Travail demandé —
Restituez sans aucune modification le passage de l'extrait du document qui va de « Un des témoins » jusqu'à « a expliqué Dioubaté. » inclus.

Extrait du document —
───

Bah a affirmé avoir vu des civils armés d’armes blanches au stade, en train de commettre des violences.
Un des témoins de la partie civile Abdoul Gadiri Diallo, appelé à la barre, ne s’est pas présenté, ce qui permis de passer à l’audition d’Oumar Dioubaté (partie civile) qui lui, a expliqué à la barre comme il a perdu sa mère au stade.
« Ma mère est partie le matin au stade, mais elle n’est pas allée avec son téléphone, parce qu’elle a laissé son sac à la maison. Un membre du bureau de la jeunesse du RPG du nom de Guirassy m’a dit qu’il l’a vu à l’entrée du stade, mais depuis, nous n’avons pas eu de ses nouvelles (…). Deux jours après, quand j’ai appris que des corps se trouvaient à Donka, je suis allé, il y avait beaucoup de corps en état de putréfaction, mais je ne l’ai pas vu là-bas. C’est le lendemain quand nous sommes partis à la mosquée Fayçal, que mon grand frère a reconnu le visage de ma maman, parmi ceux qui étaient là », a expliqué Dioubaté.

───

Données étudiées —
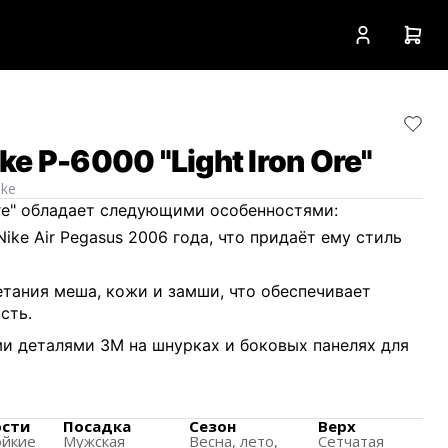
e P-6000 "Light Iron Ore"
ike
 Ore" обладает следующими особенностями:
ke Air Pegasus 2006 года, что придаёт ему стиль
етания меша, кожи и замши, что обеспечивает
сть.
 деталями 3M на шнурках и боковых панелях для
резины и промежуточная подошва из пены
зацию и устойчивость.
ости
Посадка
Сезон
Верх
ойкие
Мужская
Весна, лето,
Сетчатая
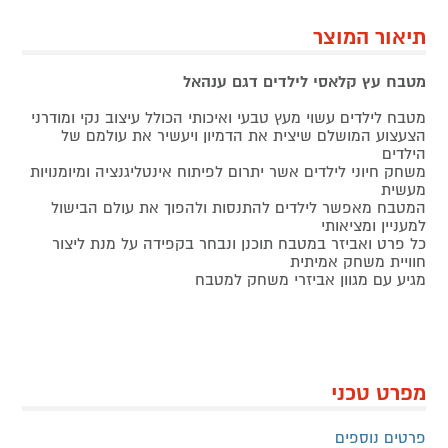
תיאור המוצר
מטבח עץ קלאסי לילדים דגם ענהאל
מטבח לילדים עשוי מעץ טבעי ואיכותי הכולל עיצוב נקי ומודרני
הצעצוע המושלם שיצית את הדמיון ויעשיר את עולמם של
הילדים
משחק חיוני לילדים אשר יתרום לפיתוח אינטליגנציה ומיומנויות
מעשית
המטבח מאפשר לילדים להתנסות ולהפוך את עולם הבישול
למעניין ומציאותי
כל פרט ואביזר במטבח תוכנן ונבחר בקפידה על מנת ליצור
חוויית משחק אמיתית
מגיע עם מגוון אביזרי משחק למטבח
מפרט טכני
פרטים נוספים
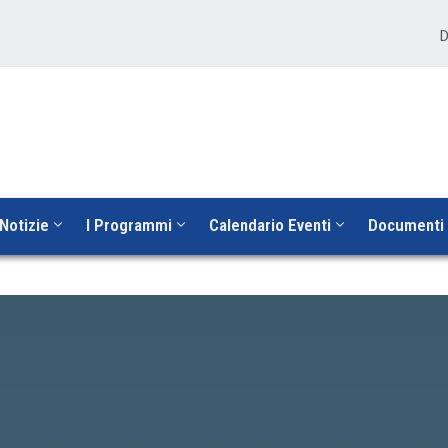
D
Notizie
I Programmi
Calendario Eventi
Documenti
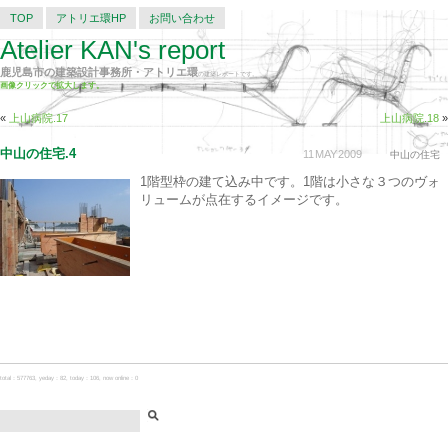
TOP
アトリエ環HP
お問い合わせ
Atelier KAN's report
鹿児島市の建築設計事務所・アトリエ環
の建築レポートです。
画像クリックで拡大します。
«
上山病院.17
上山病院.18
»
中山の住宅.4
11
MAY
2009
中山の住宅
1階型枠の建て込み中です。1階は小さな３つのヴォ
リュームが点在するイメージです。
total：577763, yeday：82, today：106, now online：0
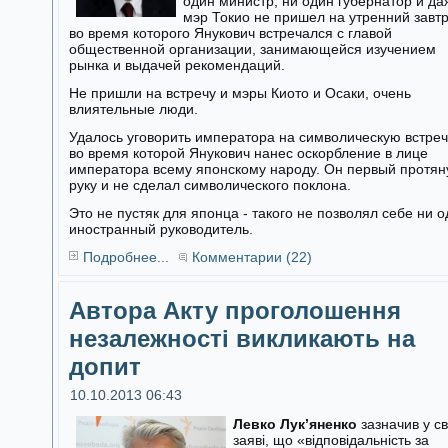
один министр, ни один губернатор и да
мэр Токио не пришел на утренний завтр
во время которого Янукович встречался с главой
общественной организации, занимающейся изучением
рынка и выдачей рекомендаций.
Не пришли на встречу и мэры Киото и Осаки, очень
влиятельные люди.
Удалось уговорить императора на символическую встреч
во время которой Янукович нанес оскорбление в лице
императора всему японскому народу. Он первый протян
руку и не сделал символического поклона.
Это не пустяк для японца - такого не позволял себе ни 
иностранный руководитель.
Подробнее...
Комментарии (22)
Автора Акту проголошення
незалежності викликають на
допит
10.10.2013 06:43
Левко Лук’яненко
зазначив у св
заяві, що «відповідальність за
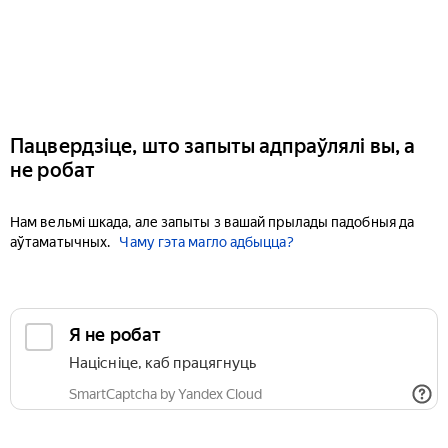
Пацвердзіце, што запыты адпраўлялі вы, а
не робат
Нам вельмі шкада, але запыты з вашай прылады падобныя да
аўтаматычных.
Чаму гэта магло адбыцца?
Я не робат
Націсніце, каб працягнуць
SmartCaptcha by Yandex Cloud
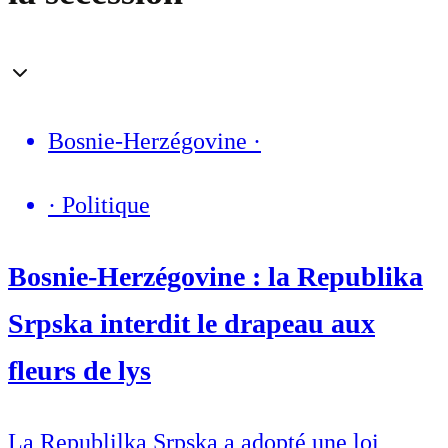
Bosnie-Herzégovine
·
·
Politique
Bosnie-Herzégovine : la Republika
Srpska interdit le drapeau aux
fleurs de lys
La Republilka Srpska a adopté une loi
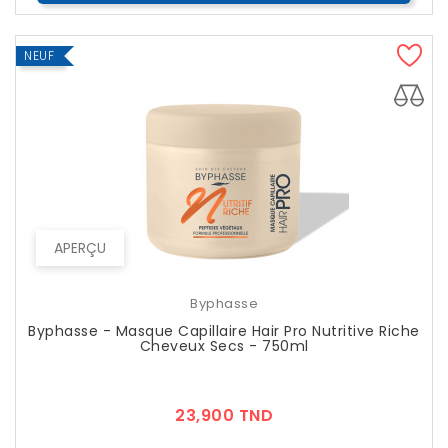
NEUF
APERÇU
Byphasse
Byphasse - Masque Capillaire Hair Pro Nutritive Riche
Cheveux Secs - 750ml
Prix
23,900 TND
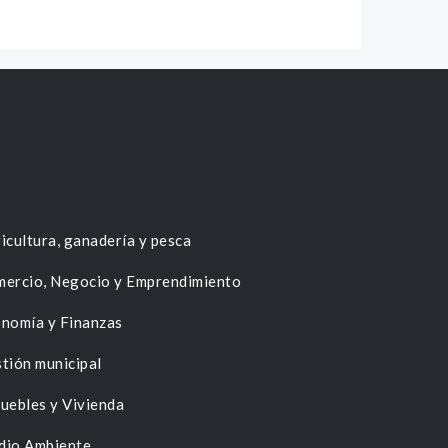
icultura, ganadería y pesca
ercio, Negocio y Emprendimiento
nomía y Finanzas
tión municipal
uebles y Vivienda
dio Ambiente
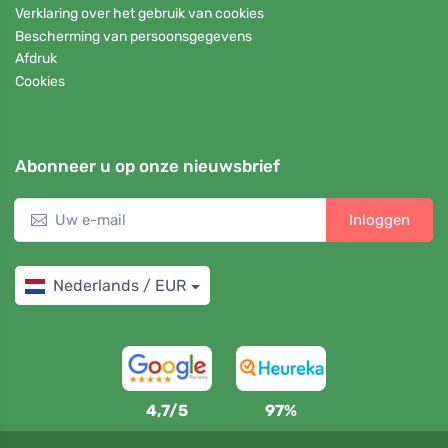
Verklaring over het gebruik van cookies
Bescherming van persoonsgegevens
Afdruk
Cookies
Abonneer u op onze nieuwsbrief
Inloggen
Nederlands / EUR
4,7/5
97%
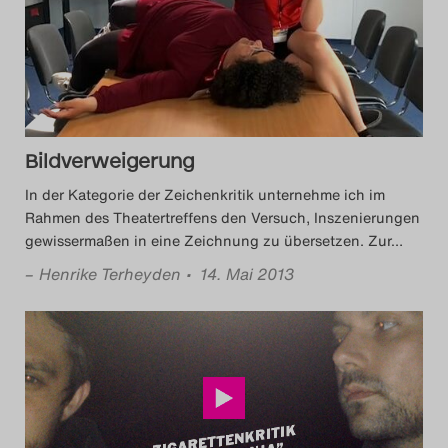
Das Theatertreffen-Blog
2014
Das Theatertreffen-Blog
Bildverweigerung
2015
In der Kategorie der Zeichenkritik unternehme ich im
Das Theatertreffen-Blog
Rahmen des Theatertreffens den Versuch, Inszenierungen
gewissermaßen in eine Zeichnung zu übersetzen. Zur
…
2016
–
Henrike Terheyden
• 14. Mai 2013
Das Theatertreffen-Blog
2017
Das Theatertreffen-Blog
2018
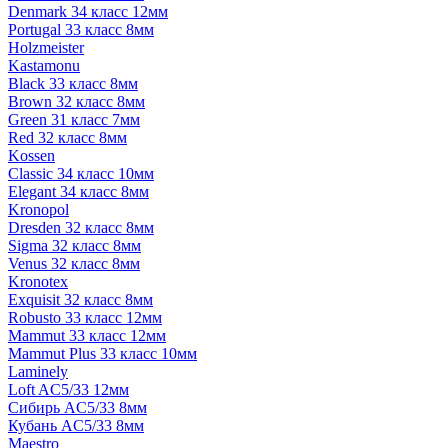
Denmark 34 класс 12мм
Portugal 33 класс 8мм
Holzmeister
Kastamonu
Black 33 класс 8мм
Brown 32 класс 8мм
Green 31 класс 7мм
Red 32 класс 8мм
Kossen
Classic 34 класс 10мм
Elegant 34 класс 8мм
Kronopol
Dresden 32 класс 8мм
Sigma 32 класс 8мм
Venus 32 класс 8мм
Kronotex
Exquisit 32 класс 8мм
Robusto 33 класс 12мм
Mammut 33 класс 12мм
Mammut Plus 33 класс 10мм
Laminely
Loft AC5/33 12мм
Сибирь AC5/33 8мм
Кубань AC5/33 8мм
Maestro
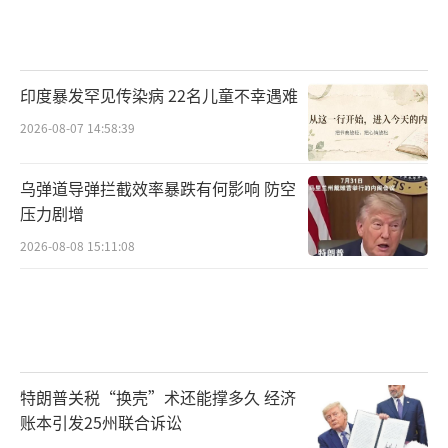
印度暴发罕见传染病 22名儿童不幸遇难
2026-08-07 14:58:39
乌弹道导弹拦截效率暴跌有何影响 防空
压力剧增
2026-08-08 15:11:08
特朗普关税“换壳”术还能撑多久 经济
账本引发25州联合诉讼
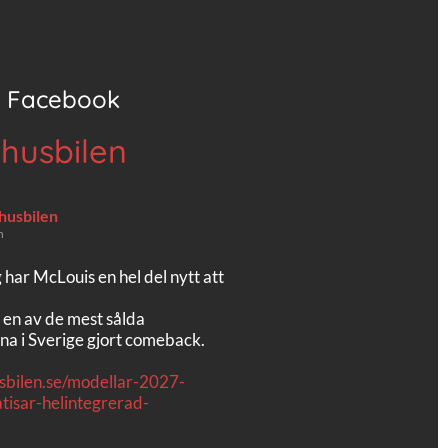
Facebook
 husbilen
 husbilen
n
g har McLouis en hel del nytt att
 en av de mest sålda
na i Sverige gjort comeback.
usbilen.se/modellar-2027-
tisar-helintegrerad-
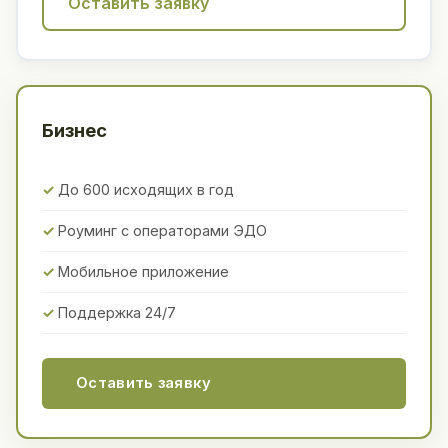
Оставить заявку
Бизнес
До 600 исходящих в год
Роуминг с операторами ЭДО
Мобильное приложение
Поддержка 24/7
Оставить заявку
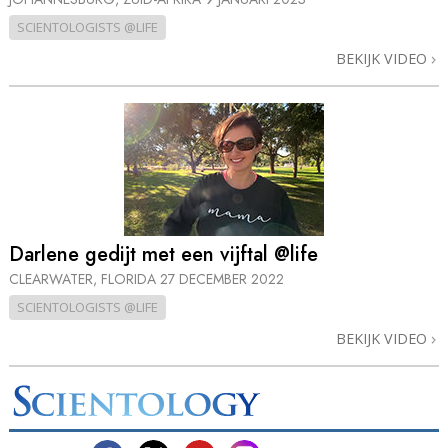
SCIENTOLOGISTS @LIFE
BEKIJK VIDEO
Darlene gedijt met een vijftal @life
CLEARWATER, FLORIDA
27 DECEMBER 2022
SCIENTOLOGISTS @LIFE
BEKIJK VIDEO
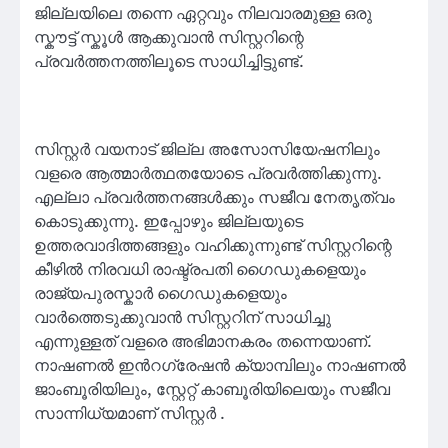
ജില്ലയിലെ തന്നെ ഏറ്റവും നിലവാരമുള്ള ഒരു
സ്കൗട്ട് സ്കൂൾ ആക്കുവാൻ സിസ്റ്ററിന്റെ
പ്രവർത്തനത്തിലൂടെ സാധിച്ചിട്ടുണ്ട്.
സിസ്റ്റർ വയനാട് ജില്ല അസോസിയേഷനിലും
വളരെ ആത്മാർത്ഥതയോടെ പ്രവർത്തിക്കുന്നു.
എല്ലാ പ്രവർത്തനങ്ങൾക്കും സജീവ നേതൃത്വം
കൊടുക്കുന്നു. ഇപ്പോഴും ജില്ലയുടെ
ഉത്തരവാദിത്തങ്ങളും വഹിക്കുന്നുണ്ട് സിസ്റ്ററിന്റെ
കീഴിൽ നിരവധി രാഷ്ട്രപതി ഗൈഡുകളെയും
രാജ്യപുരസ്കാർ ഗൈഡുകളെയും
വാർത്തെടുക്കുവാൻ സിസ്റ്ററിന് സാധിച്ചു
എന്നുള്ളത് വളരെ അഭിമാനകരം തന്നെയാണ്.
നാഷണൽ ഇൻറഗ്രേഷൻ ക്യാമ്പിലും നാഷണൽ
ജാംബൂരിയിലും, സ്റ്റേറ്റ് കാബൂരിയിലെയും സജീവ
സാന്നിധ്യമാണ് സിസ്റ്റർ .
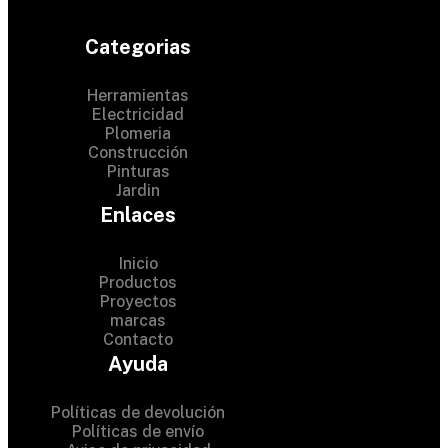
Categorias
Herramientas
Electricidad
Plomeria
Construcción
Pinturas
Jardin
Enlaces
Inicio
Productos
Proyectos
© 2024 Hardware Shop .
marcas
Contacto
All Rights Reserved
Ayuda
Políticas de devolución
Políticas de envío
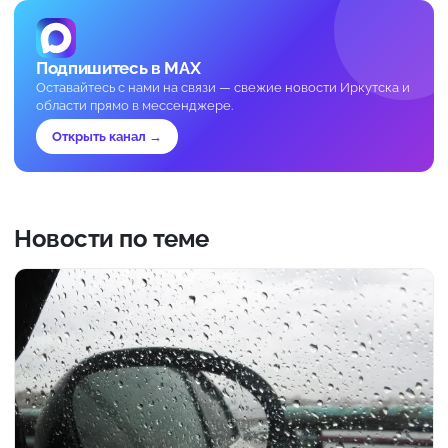
Подпишитесь в MAX
Оставайтесь с нами на связи — свежие новости Иркутска и
области прямо в мессенджере.
Открыть канал →
Новости по теме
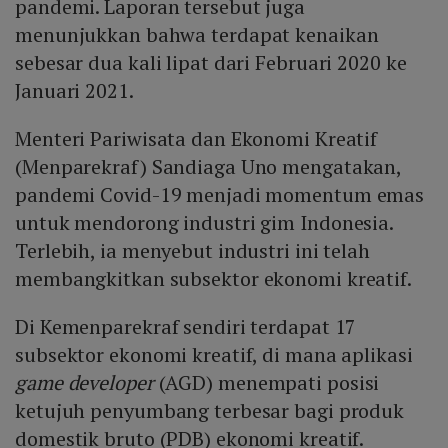
pandemi. Laporan tersebut juga
menunjukkan bahwa terdapat kenaikan
sebesar dua kali lipat dari Februari 2020 ke
Januari 2021.
Menteri Pariwisata dan Ekonomi Kreatif
(Menparekraf) Sandiaga Uno mengatakan,
pandemi Covid-19 menjadi momentum emas
untuk mendorong industri gim Indonesia.
Terlebih, ia menyebut industri ini telah
membangkitkan subsektor ekonomi kreatif.
Di Kemenparekraf sendiri terdapat 17
subsektor ekonomi kreatif, di mana aplikasi
game developer
(AGD) menempati posisi
ketujuh penyumbang terbesar bagi produk
domestik bruto (PDB) ekonomi kreatif.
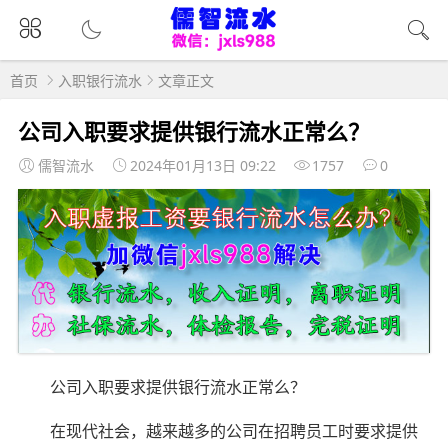
首页
入职银行流水
文章正文
公司入职要求提供银行流水正常么？
儒智流水
2024年01月13日 09:22
1757
0
公司入职要求提供银行流水正常么？
在现代社会，越来越多的公司在招聘员工时要求提供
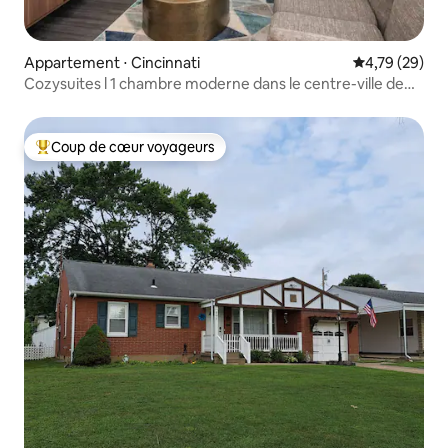
Appartement ⋅ Cincinnati
Évaluation mo
4,79 (29)
Cozysuites l 1 chambre moderne dans le centre-ville de
Cincinnati
Coup de cœur voyageurs
Coups de cœur voyageurs les plus appréciés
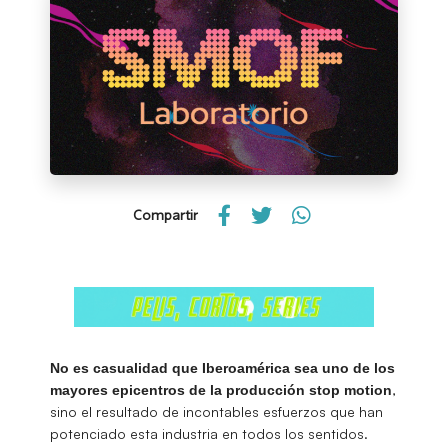
Compartir
No es casualidad que Iberoamérica sea uno de los
,
mayores epicentros de la producción stop motion
sino el resultado de incontables esfuerzos que han
potenciado esta industria en todos los sentidos.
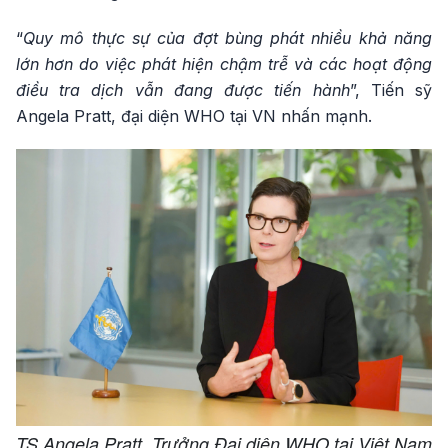
“
Quy mô thực sự của đợt bùng phát nhiều khả năng
lớn hơn do việc phát hiện chậm trễ và các hoạt động
điều tra dịch vẫn đang được tiến hành
”, Tiến sỹ
Angela Pratt, đại diện WHO tại VN nhấn mạnh.
TS Angela Pratt, Trưởng Đại diện WHO tại Việt Nam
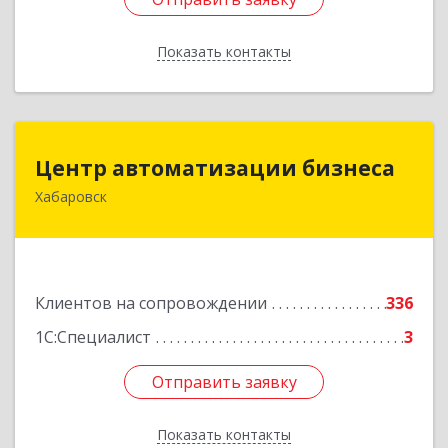
Показать контакты
Назад
Центр автоматизации бизнеса
Центр автоматизации бизнеса
Хабаровск
680030, Хабаровский край, Хабаровск г, Ленина
ул, дом № 4, оф.802
Подробнее
Клиентов на сопровождении
336
1С:Специалист
3
Отправить заявку
Отправить заявку
Показать контакты
Назад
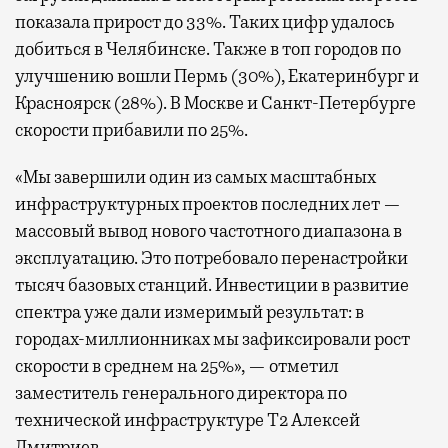
показала прирост до 33%. Таких цифр удалось
добиться в Челябинске. Также в топ городов по
улучшению вошли Пермь (30%), Екатеринбург и
Красноярск (28%). В Москве и Санкт-Петербурге
скорости прибавили по 25%.
«Мы завершили один из самых масштабных
инфраструктурных проектов последних лет —
массовый вывод нового частотного диапазона в
эксплуатацию. Это потребовало перенастройки
тысяч базовых станций. Инвестиции в развитие
спектра уже дали измеримый результат: в
городах-миллионниках мы зафиксировали рост
скорости в среднем на 25%», — отметил
заместитель генерального директора по
технической инфраструктуре Т2 Алексей
Дмитриев.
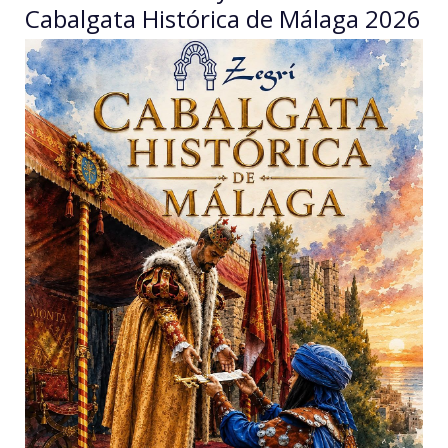
Cabalgata Histórica de Málaga 2026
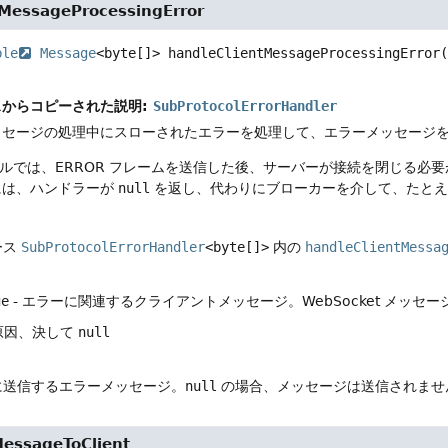
tMessageProcessingError
ble
Message
<byte[]>
handleClientMessageProcessingError
(
スからコピーされた説明:
SubProtocolErrorHandler
ッセージの処理中にスローされたエラーを処理して、エラーメッセージ
トコルでは、ERROR フレームを送信した後、サーバーが接続を閉じる必
には、ハンドラーが
null
を返し、代わりにブローカーを介して、たとえ
ース
SubProtocolErrorHandler
<byte[]>
内の
handleClientMessa
ge
- エラーに関連するクライアントメッセージ。WebSocket メッ
原因、決して
null
に送信するエラーメッセージ。
null
の場合、メッセージは送信されませ
MessageToClient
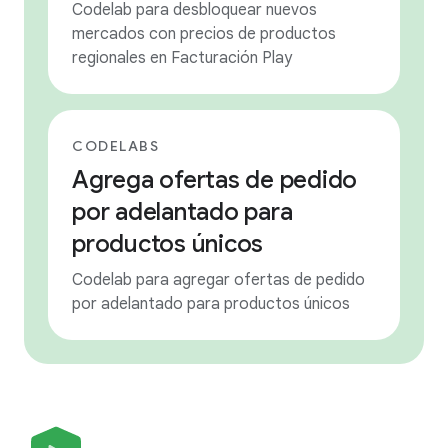
Codelab para desbloquear nuevos
mercados con precios de productos
regionales en Facturación Play
CODELABS
Agrega ofertas de pedido
por adelantado para
productos únicos
Codelab para agregar ofertas de pedido
por adelantado para productos únicos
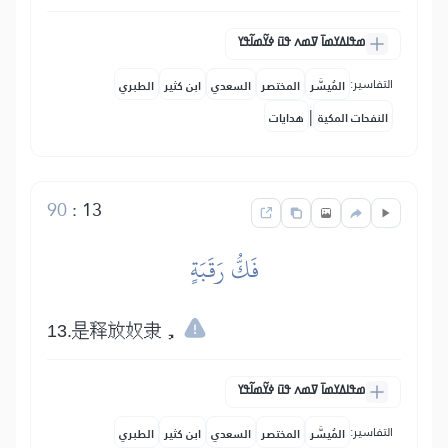
ߘߟߊߡߌߘߊ߫ ߜߘߍ ߟߎ߫ ߦߌ߬ߘߊ߬ߟߌ
التفاسير:
المُيسَّر
المختصر
السعدي
ابن كثير
الطبري
|
النفحات المكية
هدايات
90
:
13
فَكُّ رَقَبَةٍ
13.是释放奴隶，
ߘߟߊߡߌߘߊ߫ ߜߘߍ ߟߎ߫ ߦߌ߬ߘߊ߬ߟߌ
التفاسير:
المُيسَّر
المختصر
السعدي
ابن كثير
الطبري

───

Corrigé proposé —
Un des témoins de la partie civile Abdoul Gadiri Diallo, appelé à la barre, ne s’est pas présenté, ce qui permis de passer à l’audition d’Oumar Dioubaté (partie civile) qui lui, a expliqué à la barre comme il a perdu sa mère au stade.
« Ma mère est partie le matin au stade, mais elle n’est pas allée avec son téléphone, parce qu’elle a laissé son sac à la maison. Un membre du bureau de la jeunesse du RPG du nom de Guirassy m’a dit qu’il l’a vu à l’entrée du stade, mais depuis, nous n’avons pas eu de ses nouvelles (…). Deux jours après, quand j’ai appris que des corps se trouvaient à Donka, je suis allé, il y avait beaucoup de corps en état de putréfaction, mais je ne l’ai pas vu là-bas. C’est le lendemain quand nous sommes partis à la mosquée Fayçal, que mon grand frère a reconnu le visage de ma maman, parmi ceux qui étaient là », a expliqué Dioubaté.